One of the coolest things to do, instead of sitting down for a traditional meal, is going from one pintxos place to the other, having various kinds and all the while enjoying a good glass of wine, just as the locals do.
Where to stay and eat in the Basque Country
Those who visit the Basque Country will find a great range of accommodation and eating options. San Sebastian is known as the gourmet capital of Spain, but good restaurants are easily found all over the region.
For those who visit Bilbao: stay at Melia Hotel, a fabulous modern building at walking distance from the main attractions, with spacious and cozy rooms. Eat at La Ribera, on the other side of Bilbao market, for a great choice of fish and meat dishes, as well as excellent vegetarian options.

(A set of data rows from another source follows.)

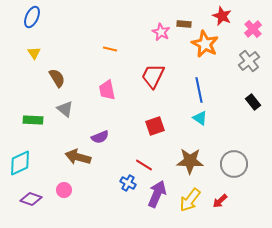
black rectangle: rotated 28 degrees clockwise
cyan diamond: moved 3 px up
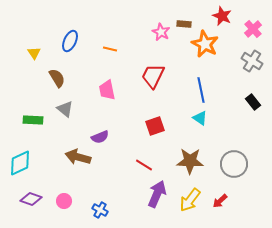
blue ellipse: moved 38 px right, 24 px down
gray cross: moved 3 px right; rotated 20 degrees counterclockwise
blue line: moved 2 px right
blue cross: moved 28 px left, 27 px down
pink circle: moved 11 px down
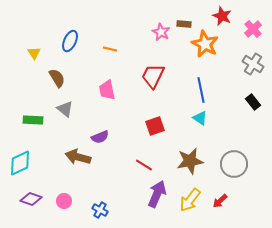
gray cross: moved 1 px right, 3 px down
brown star: rotated 12 degrees counterclockwise
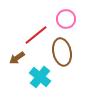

In San Sebastian: stay at Hotel Barcelò Costa Vasca, which has an excellent wellness centre. Enjoy pinxtos at Nestor and Ganbara, in the historic quarter of the city. Always look at what the locals eat – they know what’s fresh!
In Vitoria: stay at the lovely and cozy Hotel Silken Ciudad De Vitoria, right off the city centre. Enjoy a great seafood dinner at El Portalon, right behind the main square, in the historic town.
In Laguardia: eat at the excellent Hospedería Los Parades (which also is a lovely hotel) and enjoy the fresh food and the great service.
Things to know about the Basque Country
There are various airports in the Basque Country, though the one with the most connections is that of Bilbao, which is also served by several budget airlines. It’s interesting to note that Bilbao airport was designed by famous Spanish architect Calatrava (the same who designed the Puente de la Mujer in Buenos Aires).
Though every time I visit the Basque Country I am so lucky to enjoy sunny days, one thing to keep in mind is that this is among the rainiest regions of Spain. No matter what time of the year one intends to visit, there will eventually be some rain – the thin, persistent rain that is so typical to have its own name: txirimiri. Packing an umbrella and wearing a rain proof jacket is a must.
Though everyone speaks Spanish in the Basque Country, and walking around Bilbao Spanish is the language usually heard, the Basque Country has its own language, Basque (Euskara). As a former human rights lawyer and academic who’s spent a whopping 15 years researching on issues related to minorities and cultural identities, I always appreciate the efforts of people to protect their culture, identity and language, much as it is being done in the Basque Country.
Have you ever been to the Basque Country? What did you like the most about it?
Legal disclaimer: This article is written in partnership with Spain Tourism Board and the local tourism board of The Basque Country, and in cooperation with The Travel Mob as part of the #InGreenSpain campaign. All the views and opinions expressed are my own and based on my personal experience. The views expressed are honest and factual without any bias.